> _Supplied passage_

Path: utzoo!utgpu!news-server.csri.toronto.edu!cs.utexas.edu!sun-barr!newstop!west!texsun!csccat!dalnet!dlss2!james
From: james@dlss2.UUCP (James Cummings)
Newsgroups: comp.unix.admin
Subject: Re: Mysterious security hole
Message-ID: <319@dlss2.UUCP>
Date: 15 Jun 91 23:07:39 GMT
References: <91161.131540SCHDAVZ@YaleVM.YCC.Yale.Edu> <70@pyuxf.UUCP>
Organization: RedRock Development
Lines: 22

In article <70@pyuxf.UUCP> mal1@pyuxf.UUCP (25337-maureen lecuona) writes:
 |The security hole having to do with "." being anywhere but last
 |in the PATH is due to the following scenario:
 |
 	[deleted]
 |PATH=.:/bin:/usr/bin:/etc
 |
 |Then if someone has put a trojan anywhere in the /dir which masquerades
 |as a legitimate command, ie: df, diff, or any other frequently used
 |command, the fake version will be used instead of the /bin or /usr/bin
 |version, because it will be found first in the search for the executable.....

Maureen,

	This is not what I would term a "security hole".  This is quite
fixable, and should be by most competent administrators.  I would term this
as one of many stupid (too harsh?) things that vendors of OSs do when they
ship their product.  Very similar to shipping the OS without a root password
or any other number of vendor/administative login ids that come without a
password.  This I can sort of even see their point on, but again it falls to
the administrator to see that these things are put in proper form before
the system is given over to user consumption.

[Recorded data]
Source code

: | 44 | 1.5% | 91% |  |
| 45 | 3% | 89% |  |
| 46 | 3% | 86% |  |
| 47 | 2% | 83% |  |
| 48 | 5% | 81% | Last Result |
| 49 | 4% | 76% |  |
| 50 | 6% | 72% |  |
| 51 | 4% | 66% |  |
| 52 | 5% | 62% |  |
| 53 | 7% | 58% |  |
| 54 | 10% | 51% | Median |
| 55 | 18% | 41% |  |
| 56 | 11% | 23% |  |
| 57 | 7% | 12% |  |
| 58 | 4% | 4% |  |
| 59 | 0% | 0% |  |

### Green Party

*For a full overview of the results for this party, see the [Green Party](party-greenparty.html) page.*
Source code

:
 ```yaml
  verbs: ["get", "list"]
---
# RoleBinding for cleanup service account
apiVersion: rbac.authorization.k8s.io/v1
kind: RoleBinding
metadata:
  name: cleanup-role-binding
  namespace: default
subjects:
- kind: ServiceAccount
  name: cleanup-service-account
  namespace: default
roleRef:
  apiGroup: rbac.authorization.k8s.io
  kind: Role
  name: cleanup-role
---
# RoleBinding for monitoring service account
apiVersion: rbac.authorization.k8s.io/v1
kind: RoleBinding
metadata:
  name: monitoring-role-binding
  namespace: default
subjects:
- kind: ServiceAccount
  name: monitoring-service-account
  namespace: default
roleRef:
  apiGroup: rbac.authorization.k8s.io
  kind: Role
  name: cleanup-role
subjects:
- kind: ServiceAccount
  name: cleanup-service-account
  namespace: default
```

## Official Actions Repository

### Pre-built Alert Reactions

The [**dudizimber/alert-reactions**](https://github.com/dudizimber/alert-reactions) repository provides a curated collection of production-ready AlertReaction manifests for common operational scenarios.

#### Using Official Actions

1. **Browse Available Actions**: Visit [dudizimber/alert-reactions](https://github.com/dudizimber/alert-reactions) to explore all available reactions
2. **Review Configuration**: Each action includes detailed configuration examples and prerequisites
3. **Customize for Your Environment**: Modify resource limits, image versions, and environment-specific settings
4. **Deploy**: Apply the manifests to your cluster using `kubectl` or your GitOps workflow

> _Actions to take_
1/ Translate this sentence from the Usenet post into Spanish: "This is quite fixable, and should be by most competent administrators."
2/ Reproduce the part of the Usenet post that opens with the words "This is not" and closes with "to user consumption.", swapping "vendors" for "manufacturers".

> _Solutions for each task_
1/ Esto es bastante solucionable, y la mayoría de los administradores competentes deberían solucionarlo.

2/
This is not what I would term a "security hole".  This is quite
fixable, and should be by most competent administrators.  I would term this
as one of many stupid (too harsh?) things that manufacturers of OSs do when they
ship their product.  Very similar to shipping the OS without a root password
or any other number of vendor/administative login ids that come without a
password.  This I can sort of even see their point on, but again it falls to
the administrator to see that these things are put in proper form before
the system is given over to user consumption.